2024年になりました。本年も細々と、書いていこうと思います。

2023年は、2度にわたる転職を経験し、1年間で本業としての職場を3つ経験しました。公立高校の教員を辞める前の自分と辞めた後の自分に何が観測されたのか、今回は書いておこうかなと。

[自分=自我+自己]という状態

公立高校で10年間。控えめに言ってもかなり働いた方だと自己評価している。特に後ろの5年間はわざわざ職住接近を選び、深夜まで教材を作ったり、校務を死ぬ気でやった。

結果、自分と学校との間には切っても切れない接続が形成された。
誰よりも勤務校のことを考えている自信があったし、少しでも学校のためになるように創意工夫をしながら仕事をしてきた。

だから実際のところ、これから先も異動する度にそんな働き方を自分に課していくことに限界を感じた。この、本気で取り組んだ20代後半~30代前半の働き方を今後も続けるなんてことはできないと思った。本音を言えば、あの現場で、仲間の先生たちともっと長く一緒に仕事がしたかった。あの学校の生徒達ともっと沢山話したり、一緒に悩んだりしたかった。
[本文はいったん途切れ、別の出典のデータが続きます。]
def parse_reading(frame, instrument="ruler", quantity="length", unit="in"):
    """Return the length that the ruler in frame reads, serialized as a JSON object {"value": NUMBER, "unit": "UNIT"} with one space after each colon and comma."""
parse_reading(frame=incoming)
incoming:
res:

働き方改革って言葉がやや死語になりつつあるけれど、本気でやればやるほど学校の先生の仕事は本当に面白い。

越境による自我崩壊

そんな自分が学校を去るなんていうのは、冷静に考えれば相当馬鹿な話だ。
3月の自分の記録を改めて読んでみる。

素直に本心を書いているなぁと思う。
この時はまだまだ自我が色濃く生き残っていて、学校と切っても切れない自分の中の自我が大きく反映された文章だ。
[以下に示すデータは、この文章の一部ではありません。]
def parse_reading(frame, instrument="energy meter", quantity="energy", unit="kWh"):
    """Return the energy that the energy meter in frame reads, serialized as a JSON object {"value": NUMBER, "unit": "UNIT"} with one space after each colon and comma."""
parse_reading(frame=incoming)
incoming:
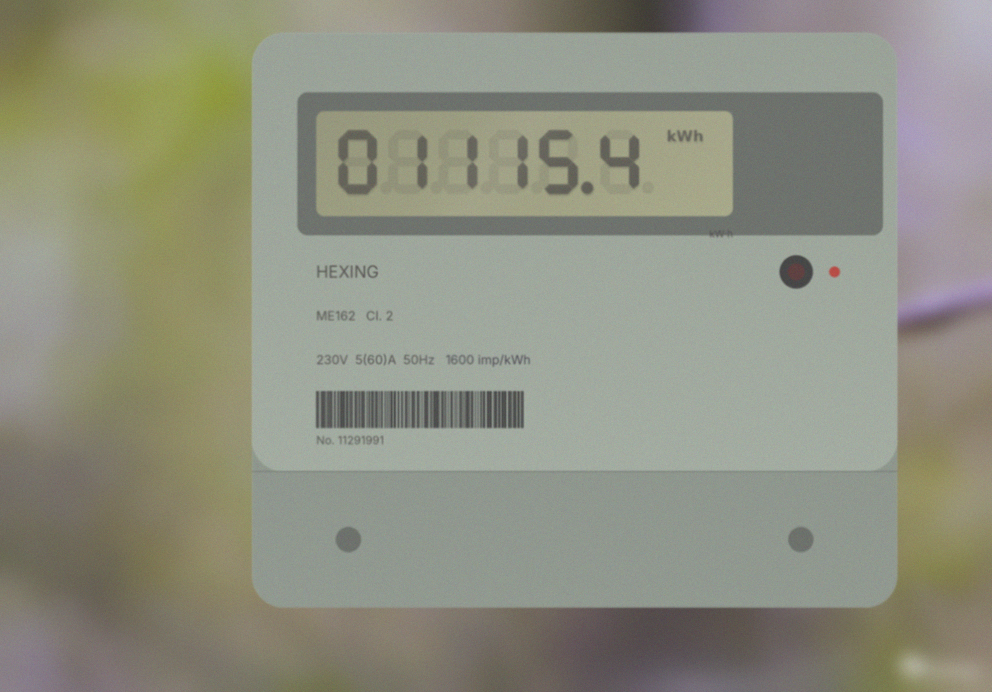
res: {"value": 1115.4, "unit": "kWh"}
仕事をやらされている状態をはじめ、嫌なことを"せねばならない"状態というのは得てして苦しいものだ。自我が自己に蓋をして、自己が苦しくなるからだ。

僕の場合は、本気で仕事を楽しんでやっていたので、始めは自我が自己に蓋をしていた状態だったかもしれないけれど、あるところからその自我すらも自己が侵食してしまっていたのだと思う。どこまでが自己で、どこからが自我なのか、その境目が曖昧な状態になっていたのだと思う。

学校現場を離れたことは、この絡まった自我と自己の強制分離に当たる。
だから、自我だけでなく、自己も含めて自分の全体が分からなくなった。

自我崩壊と自己発見

自我が崩壊して初めて、自己が見えてくる。
自己は、他者からの要請と一線を画した、一人称の世界における自分だ。

一人称の世界を見つけるための方法の一つが、上述した通り、何らかの形で他者からの要請を一度断ち切ることなのだと思う。特に、自己と自我の境が曖昧になってしまっている場合は、こうでもしない限り自己を見つけることが難しいのではないだろうか。